More disclosure and less ability to hide liability

More disclosure and less ability to hide liability | Insurance Business New Zealand

More disclosure and less ability to hide liability

Last year, ICNZ members began a project to develop credible, future climate change scenarios to map their potential impacts on the general insurance sector.

Individual members will be able to draw on that work to assess the possible impacts of climate change on their own underwriting and investment portfolios. This will enable them to begin publicly disclosing their exposure to climate change in line with the Financial Sector (Climate-related Disclosures and Other Matters) Amendment Act. Reporting will focus on governance arrangements, risk management, strategy as well as the metrics and targets they are using to manage their own climate change exposure.

Other sectors have similar reporting obligations, so investors and underwriters will be better informed about the level of climate exposure they want to accept and to take advantage of the opportunities that are presented. Greater transparency and improved pricing of climate risks will be critical to driving change to a low carbon economy alongside regulatory changes and shifting consumer preferences. 

As the Chair of the G20’s Financial Stability Board puts it: “…to safeguard financial stability and ensure the financing needed for the transition to net zero, it is key that climate related financial risk are adequately priced in financial contracts. This is crucial because financial contracts price the future, and that future is about to undergo fundamental change.”

Certain large entities, including insurers, will be required to report to standards set by the External Reporting Board (XRB). The Financial Markets Authority will have a monitoring and enforcement role.

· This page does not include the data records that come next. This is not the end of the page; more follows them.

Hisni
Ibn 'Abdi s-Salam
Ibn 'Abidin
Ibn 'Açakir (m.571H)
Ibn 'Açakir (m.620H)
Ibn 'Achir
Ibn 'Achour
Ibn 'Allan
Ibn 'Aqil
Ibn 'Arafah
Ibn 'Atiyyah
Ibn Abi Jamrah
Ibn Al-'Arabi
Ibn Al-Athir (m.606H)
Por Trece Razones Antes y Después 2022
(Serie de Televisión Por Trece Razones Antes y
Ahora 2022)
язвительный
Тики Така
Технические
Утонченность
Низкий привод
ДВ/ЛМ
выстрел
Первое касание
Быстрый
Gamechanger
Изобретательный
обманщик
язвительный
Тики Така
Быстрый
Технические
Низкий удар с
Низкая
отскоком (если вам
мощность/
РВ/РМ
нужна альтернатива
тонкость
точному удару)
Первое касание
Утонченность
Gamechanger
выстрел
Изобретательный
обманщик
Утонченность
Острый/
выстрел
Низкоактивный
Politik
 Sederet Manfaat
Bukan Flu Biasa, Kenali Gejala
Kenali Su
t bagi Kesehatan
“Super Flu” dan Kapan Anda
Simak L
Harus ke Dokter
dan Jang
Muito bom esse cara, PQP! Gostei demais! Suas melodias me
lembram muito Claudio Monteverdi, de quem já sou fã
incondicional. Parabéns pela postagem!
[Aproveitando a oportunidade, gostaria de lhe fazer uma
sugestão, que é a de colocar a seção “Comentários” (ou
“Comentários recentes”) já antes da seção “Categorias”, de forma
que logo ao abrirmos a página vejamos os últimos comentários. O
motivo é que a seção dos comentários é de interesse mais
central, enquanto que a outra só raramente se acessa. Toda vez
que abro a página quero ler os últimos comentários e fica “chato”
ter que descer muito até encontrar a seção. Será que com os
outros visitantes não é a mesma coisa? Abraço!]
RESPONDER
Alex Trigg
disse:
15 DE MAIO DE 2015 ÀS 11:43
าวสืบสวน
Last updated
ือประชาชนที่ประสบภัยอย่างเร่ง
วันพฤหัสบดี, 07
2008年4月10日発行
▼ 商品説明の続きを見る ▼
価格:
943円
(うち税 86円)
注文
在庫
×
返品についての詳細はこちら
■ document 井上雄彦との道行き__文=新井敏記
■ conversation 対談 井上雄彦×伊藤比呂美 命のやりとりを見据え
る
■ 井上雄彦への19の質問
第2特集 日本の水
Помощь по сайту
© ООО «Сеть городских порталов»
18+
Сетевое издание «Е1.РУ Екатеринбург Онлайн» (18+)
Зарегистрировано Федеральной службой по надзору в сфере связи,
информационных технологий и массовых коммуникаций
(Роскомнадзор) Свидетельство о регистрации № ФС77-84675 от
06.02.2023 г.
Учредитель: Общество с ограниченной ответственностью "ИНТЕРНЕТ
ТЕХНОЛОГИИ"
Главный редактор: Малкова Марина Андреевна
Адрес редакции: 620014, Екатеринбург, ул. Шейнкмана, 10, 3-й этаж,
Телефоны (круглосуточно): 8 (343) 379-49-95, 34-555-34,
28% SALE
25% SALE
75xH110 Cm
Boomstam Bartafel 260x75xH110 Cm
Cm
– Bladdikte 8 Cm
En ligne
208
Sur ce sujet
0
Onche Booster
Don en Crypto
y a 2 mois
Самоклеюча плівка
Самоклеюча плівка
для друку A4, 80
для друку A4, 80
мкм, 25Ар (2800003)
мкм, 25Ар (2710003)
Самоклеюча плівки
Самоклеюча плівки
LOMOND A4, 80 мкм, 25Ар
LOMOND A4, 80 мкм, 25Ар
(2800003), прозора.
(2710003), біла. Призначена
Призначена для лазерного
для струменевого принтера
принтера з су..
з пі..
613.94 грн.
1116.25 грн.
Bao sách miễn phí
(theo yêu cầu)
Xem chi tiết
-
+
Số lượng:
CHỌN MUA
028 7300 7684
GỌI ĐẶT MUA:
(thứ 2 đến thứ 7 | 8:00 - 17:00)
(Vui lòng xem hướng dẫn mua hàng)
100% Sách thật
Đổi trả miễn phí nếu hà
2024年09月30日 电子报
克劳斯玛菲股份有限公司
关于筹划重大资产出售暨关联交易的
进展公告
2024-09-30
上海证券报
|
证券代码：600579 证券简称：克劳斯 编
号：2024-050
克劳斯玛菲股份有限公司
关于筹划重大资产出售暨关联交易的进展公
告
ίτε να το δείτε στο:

Hopefully, emphasis is placed in the first instance on supporting compliance and promoting good outcomes rather than being punitive as best practise becomes well understood and followed. This is because reporting entities will need to collect data they have not collected before and develop new systems to support their reporting obligations in what will be cutting edge reporting globally.

Mandatory climate disclosures will therefore create a new set of statutory liabilities for those required to report.

The fact that an entity may not be required explicitly under the climate change disclosure law to report their climate change exposures does not mean it is immune to liability risks.

A legal opinion from Chapman Tripp says New Zealand company directors and managers of registered investment schemes are required to consider and manage material climate related financial risk when taking business and investment decisions.

Nor does liability rest with the investment sector. The weight of scientific evidence and numerous reports are building an increasingly clear picture that makes it foreseeable that certain adverse outcomes will occur if, for instance:

  • Authorities consented building in high-risk locations.
  • A sector fails to reduce greenhouse gas emissions when it could reasonably have been expected to do so.
  • Engineering and construction companies failed to anticipate climate change impacts in their design of structures.

In response to changing consumer preferences, claims to be carbon neutral or environmentally friendly will appear in advertising to promote products and services. Inevitably, some of these claims will misrepresent the facts opening the door to litigation.

Directors more generally though will face wider obligations. The Companies (Directors Duties) Amendment Bill amends the Companies Act to make it clear that a director can take into account wider matters other than the financial bottom-line. These include the principles of Te Tiriti o Waitangi, environmental impacts, good corporate ethics, being a good employer and acting in the interests of the wider community.

This potentially widens the net further for what is expected of directors when it comes to climate impact considerations and disclosures. All this circles back on something quite unique for insurers to consider in terms of climate disclosure reporting, that is, the litigation risk to the customers they are providing liability cover to.

Just as a cyber liability underwriter may want to gauge the vulnerability of a company’s IT systems, policies and procedures, so we can expect questions to be asked about the extent to which climate risks have been assessed and managed. This too will contribute to improving climate change disclosure where no legislative mandate is in place.